● Travail demandé: Relevez toutes les dates complètes (jour, mois et année) mentionnées dans l'extrait de l'arrêt de la cour d'appel d'Angers. Citez chacune une seule fois, dans l'ordre chronologique.

● Extrait fourni:
=====
Pour toutes ces raisons, la clause litigieuse ne peut être considérée comme une clause abusive au sens de l’article L. 132-1 du code de la consommation. »

 

RÉPUBLIQUE FRANÇAISE

AU NOM DU PEUPLE FRANÇAIS

 

COUR D’APPEL D’ANGERS

PREMIÈRE CHAMBRE A

ARRÊT DU 8 MARS 2011

 

ÉLÉMENTS D’IDENTIFICATION DE LA DÉCISION       (N.B. : mention ne figurant pas sur l’original)

R.G. n° 09/02136. Arrêt n° 102. Sur appel d’un jugement du 7 juillet 2009 – Tribunal d’Instance de LAVAL, n° d’inscription au RG de première instance 08/0204

 

APPELANT :

L’ÉTABLISSEMENT SARTHE HABITAT

[adresse], représenté par la SCP CHATTELEYN ET GEORGE, avoués à la Cour, assisté de Maître Joseph ROTH, avocat au barreau de METZ,

 

INTIMÉS ET INCIDEMMENT APPELANTS :

Monsieur X.

[adresse],

Madame Y. épouse X.

[adresse],

représentés par la SCP GONTIER - LANGLOIS, avoués à la Cour, assistés de Maître Alain DUPUY, avocat au barreau du MANS

 

COMPOSITION DE LA COUR : L'affaire a été débattue le 25 janvier 2011 à 14 H 00, en audience publique, devant la Cour composée de : Monsieur DELETANG, président en application de l’ordonnance du 3 janvier 2011, Madame VERDUN et Madame RAULINE, ayant été entendue en son rapport, conseillers, qui en ont délibéré

Greffier lors des débats : Madame LEVEUF

ARRÊT : contradictoire. Prononcé publiquement le 8 mars 2011, par mise à disposition de l'arrêt au greffe de la Cour, les parties en ayant été préalablement avisées dans les conditions prévues au deuxième alinéa de l’article 450 du Code de procédure civile. Signé par Monsieur DELETANG, président, et par Madame LEVEUF, greffier auquel la minute de la décision a été remise par le magistrat signataire.

 

EXPOSÉ DU LITIGE                                                           (N.B. : mention ne figurant pas sur l’original)

EXPOSÉ DU LITIGE :

Par acte authentique passé en l'étude de maître G., notaire au Mans, le 7 octobre 2004, monsieur et madame X. ont acquis auprès de Sarthe Habitat, les lots n° 6, 31 et 109 constitués d'un appartement, d'une cave et d'un parking, dans un ensemble immobilier situé [...], dans le cadre d'un contrat de vente en l'état futur d'achèvement.
=====
● Extrait des données:
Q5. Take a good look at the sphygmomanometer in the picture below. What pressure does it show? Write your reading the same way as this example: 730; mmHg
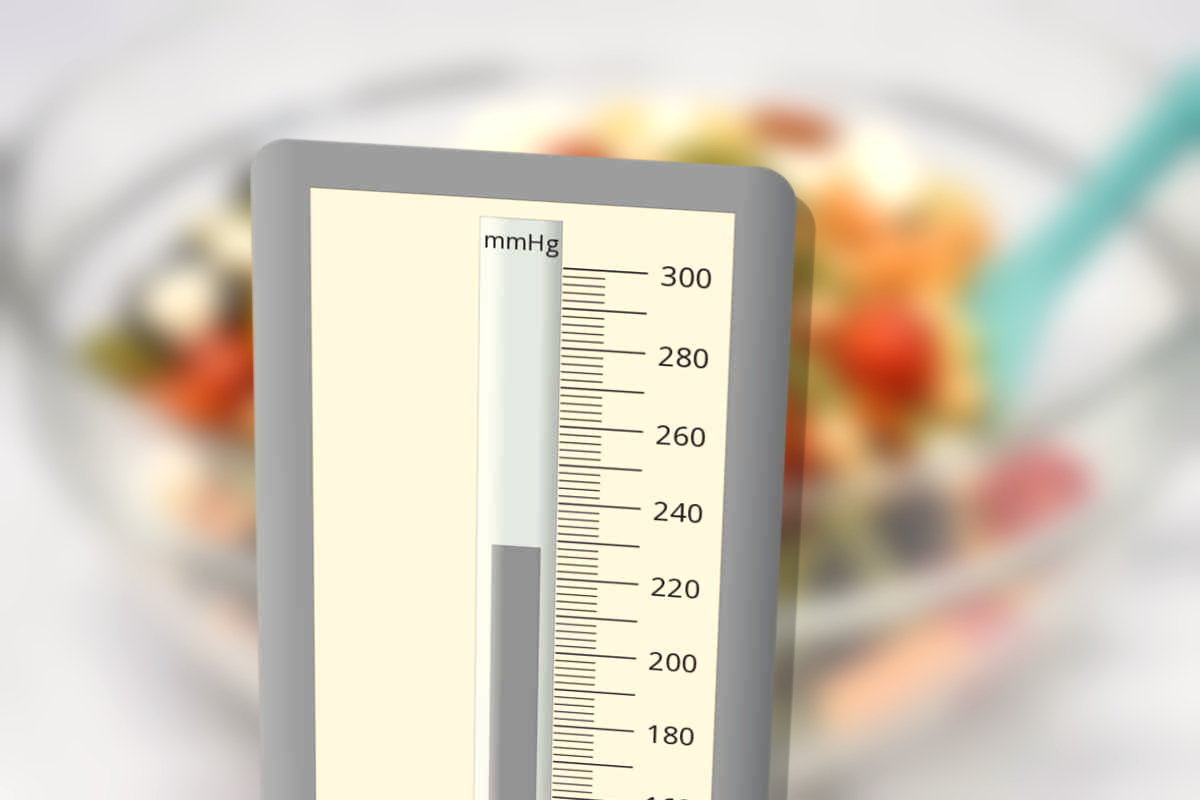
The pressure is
=====
● Réponse rédigée: L'extrait mentionne cinq dates : le 7 octobre 2004, le 7 juillet 2009, le 3 janvier 2011, le 25 janvier 2011 et le 8 mars 2011.